At Yucca and Argyle, a developer is digging deep underground to see if the Hollywood Fault lurks below.; Credit: Gracie Zheng

It was left to angry community groups and the media, especially the Los Angeles Times, to force the current discussion about the potentially catastrophic risks posed by older, non-retrofitted concrete and soft-story buildings.

Until late last year, the City Council and Mayor Eric Garcetti had other things on their minds. They were moving to substantially increase the population density of Hollywood, approving in concept the controversial residential and commercial Millennium skyscrapers, which were to rise 39 and 35 stories in low-slung Hollywood. The city had already approved the now nearly completed, $200 million, commercial and residential complex near the Pantages Theatre, dubbed Blvd 6200.

But last summer, neighborhood groups Save Hollywood and Stop the Millennium Hollywood Project, which strongly oppose Garcetti's dream of tall towers in Hollywood, assailed the proposed Millennium project, warning that it sat atop the active Hollywood fault – and releasing documents to back up their claim.

During the ensuing political controversy, the Times last fall published a series of stories on the quake dangers presented by pre-1980 concrete buildings concentrated in Hollywood, downtown, Koreatown, Westlake and other areas. (See accompanying map, “Inventory of Nonductile Concrete Buildings in Los Angeles.”)

That Times series revealed the existence of a new list created by a team of University of California researchers, which identified, by address, 1,454 concrete buildings in L.A. built before 1980, which could lack sufficient steel rebar to survive a huge temblor.

Click here to see street addresses of all 1,454 concrete buildings potentially at risk of collapse in Los Angeles.

▶ [Source data]
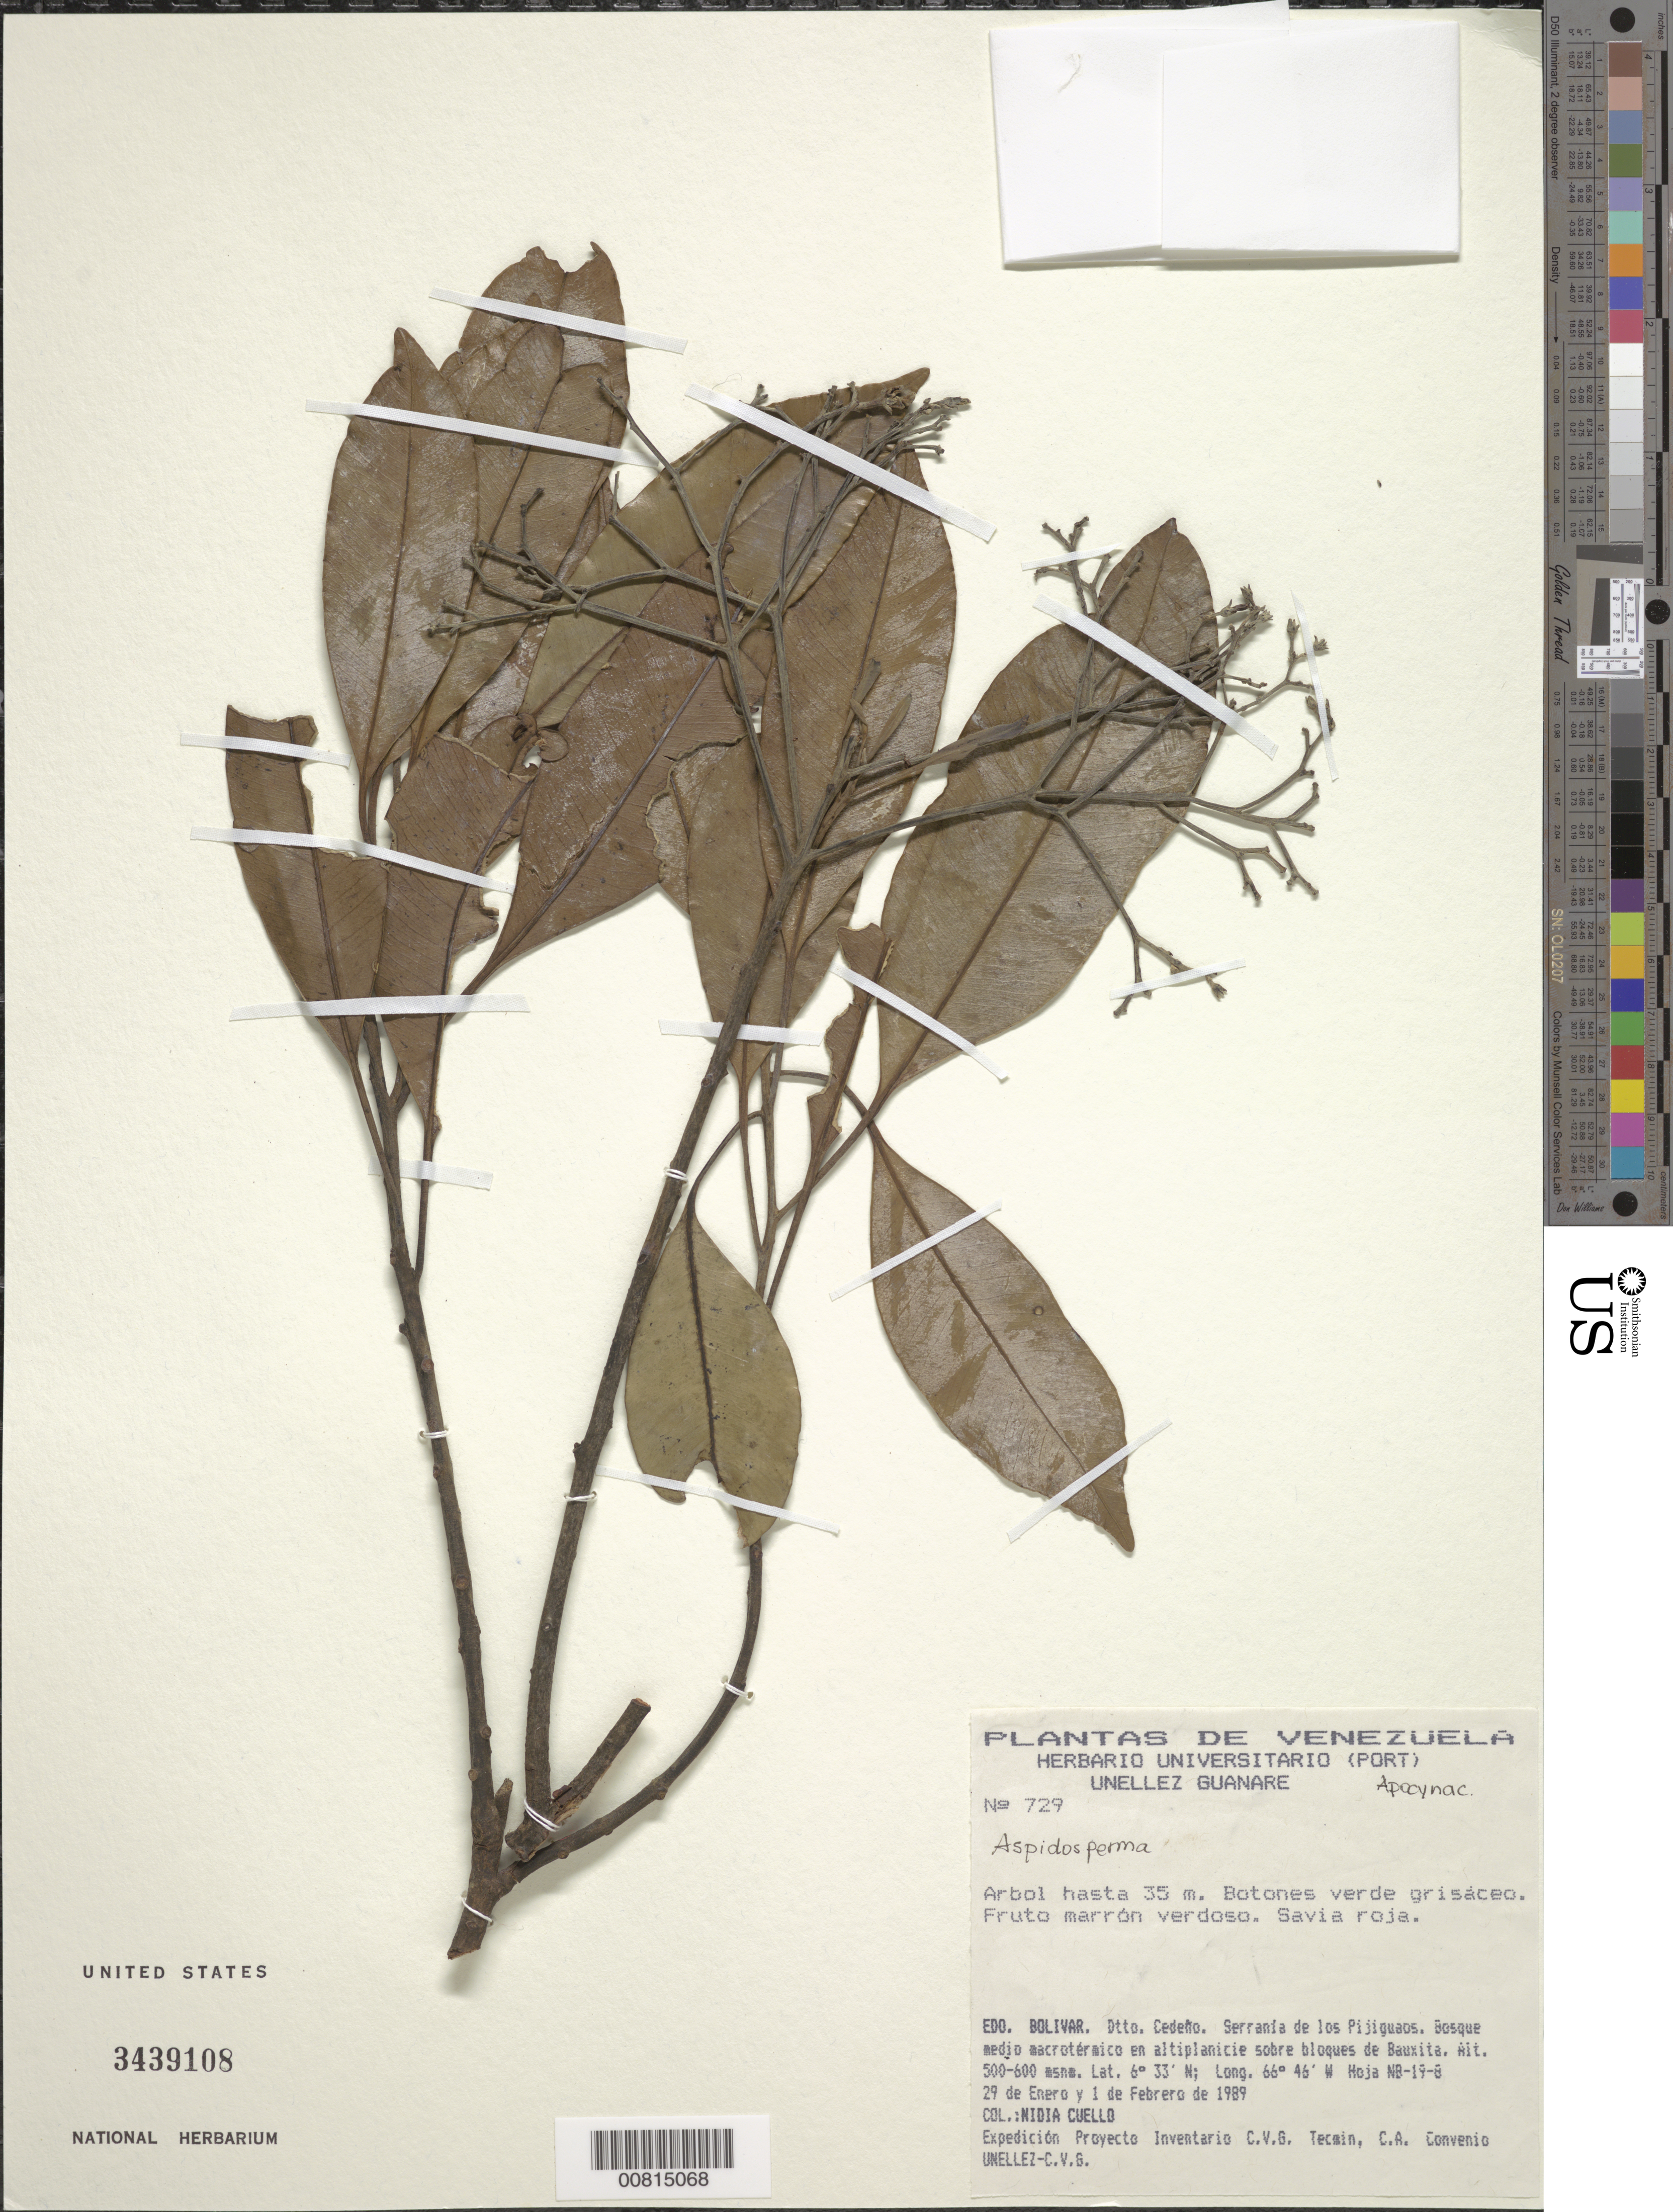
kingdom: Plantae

▶ [Exercise directions] Rewrite the section of the Hollywood Fault text that opens with "But last summer, neighborhood" and closes with "up their claim.", updating "assailed" to "attacked".

▶ [Response to the task]
But last summer, neighborhood groups Save Hollywood and Stop the Millennium Hollywood Project, which strongly oppose Garcetti's dream of tall towers in Hollywood, attacked the proposed Millennium project, warning that it sat atop the active Hollywood fault – and releasing documents to back up their claim.